■ Study questions ■
a: List the components that the H-AHTM passage says the H-AHTM architecture includes to execute the functionalities of RM.
b: From the H-AHTM passage, extract everything from "AND tree operates" down to "registers at the array level.", copying it word for word.
c: Answer these questions using the H-AHTM passage:
(i) Which CAM design from [27] does the design adopt?
(ii) In what color is the Confidence Level stage depicted?
(iii) What name is given to the distributed pseudo-NMOS NOR gate?

Our framework addresses these challenges by integrating Reflex Memory (RM) for rapid predictions. This dual-memory design ensures robust Online learning by leveraging the spatio-temporal processing capabilities of the neocortex, facilitating rapid predictions and incremental learning of complex temporal sequences.

## 3.2. H-AHTM: Acceleration via CAM-Enhanced Reflex Memory

Here, we describe our proposed hardware accelerated hierarchical temporal memory (H-AHTM) for RM (Sec. 3.1) based on CAM. Our design adopts the 1-FeFET CAM design from [27] (herein referred to as AFeCAM). The H-AHTM architecture, illustrated in Figure 8(a), includes a CAM unit, decoders, registers, a buffer, and a control block to execute the functionalities of RM. Though [27] emphasizes using CAM for search operation only, we incorporate a new element, i.e., serial-in, parallel-out (SIPO) shift register, which enables the array to work as both CAM and memory unit.

Below, we describe each of the components of our proposed H-AHTM architecture in detail.

**CAM Unit:** In our design, we split the overall CAM architecture into three array stages as marked in Figure 8(a) to store: a) Present State, b) Confidence Level and c) Next State depicted in green, orange and purple dashed rectangle respectively. The present and next state stages consist of M AFeCAM arrays. Figure 8(b) illustrates the AFeCAM array design, which contains n AFeCAM subarrays sized  $P \times Q$  and an AND tree. The AFeCAM subarrays are detailed in Sec. 2, and in [27]. To obtain the final search results from n subarrays, all the match results are passed through an AND tree at the array level. The



Figure 8: (a) An overview of Hardware Accelerated Hierarchical Temporal Memory (H-AHTM) architecture. (b) AFeCAM array for storing SDR in the present and next state block. (c) customized AFeCAM subarray design for confidence level block.

AND tree operates in a hierarchical manner, where the outputs from multiple subarrays are progressively reduced to a single output. Additionally, in the next state block, each subarray in the design is equipped with its dedicated register, resulting in a total of n registers at the array level.

To support the prediction functionality of RM in this work as shown in Figure 8(b), we propose to utilize the inverted output Q' of Flipflop-A (FFA) of the output register (Figure 5(c)) from each subarray. In each iteration, these outputs are directed to the register block, and predictions are made through the output node of this register block. This approach enables direct retrieval of stored states from the H-AHTM, facilitating efficient and reliable access to the prediction result.

The confidence level stage consists of  $M \times 1$  customized AFeCAM subarrays. The customized AFeCAM subarray is illustrated in Figure 8(c). In our design, we have incorporated a distributed pseudo-NMOS NOR gate, named the 'all 0/1 block', which efficiently detects misses during search operations. This gate features a pull-up network (PMOS) that is constantly active, ensuring a default high state. The pull-down network, on the other hand, is connected to each  $ML_i$ . When a miss is detected in ML, it remains charged in pre-search phase, it biases the NMOS transistor in the pull-down network. This results in the output becoming 0, which indicates a miss. This mechanism is crucial for the row selection process during min/max operations (see Sec. 3.2(4)). The priority encoder gives the final valid address to identify the most frequently seen SDR and the row decoder activates the corresponding row in the next state stage, allowing the system to read out the stored SDR.

■ Records ■
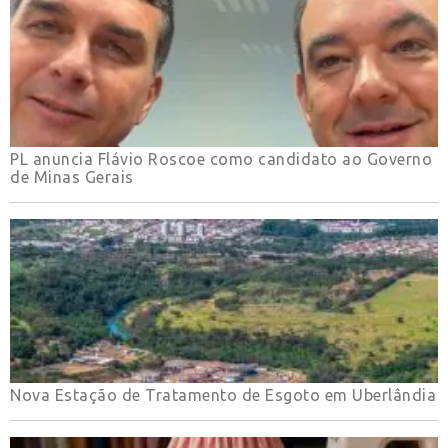
PL anuncia Flávio Roscoe como candidato ao Governo
de Minas Gerais
Nova Estação de Tratamento de Esgoto em Uberlândia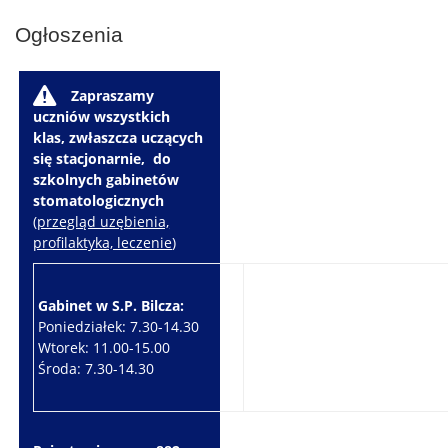
Ogłoszenia
W
Zapraszamy
uczniów wszystkich
klas, zwłaszcza uczących
się stacjonarnie, do
szkolnych gabinetów
stomatologicznych
(
przegląd uzębienia,
profilaktyka, leczenie
)
Gabinet w S.P. Bilcza:
Gabinet w S.P. Brzeziny:
Poniedziałek: 7.30-14.30
Wtorek: 7.30-10.30
Wtorek: 11.00-15.00
Czwartek: 7.30-15.30
Środa: 7.30-14.30
Piątek: 7.30-14.30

■ Answers for this exercise ■
a:
- a CAM unit
- decoders
- registers
- a buffer
- a control block

b:
AND tree operates in a hierarchical manner, where the outputs from multiple subarrays are progressively reduced to a single output. Additionally, in the next state block, each subarray in the design is equipped with its dedicated register, resulting in a total of n registers at the array level.

c:
(i) The 1-FeFET CAM design, referred to as AFeCAM.
(ii) Orange.
(iii) The 'all 0/1 block'.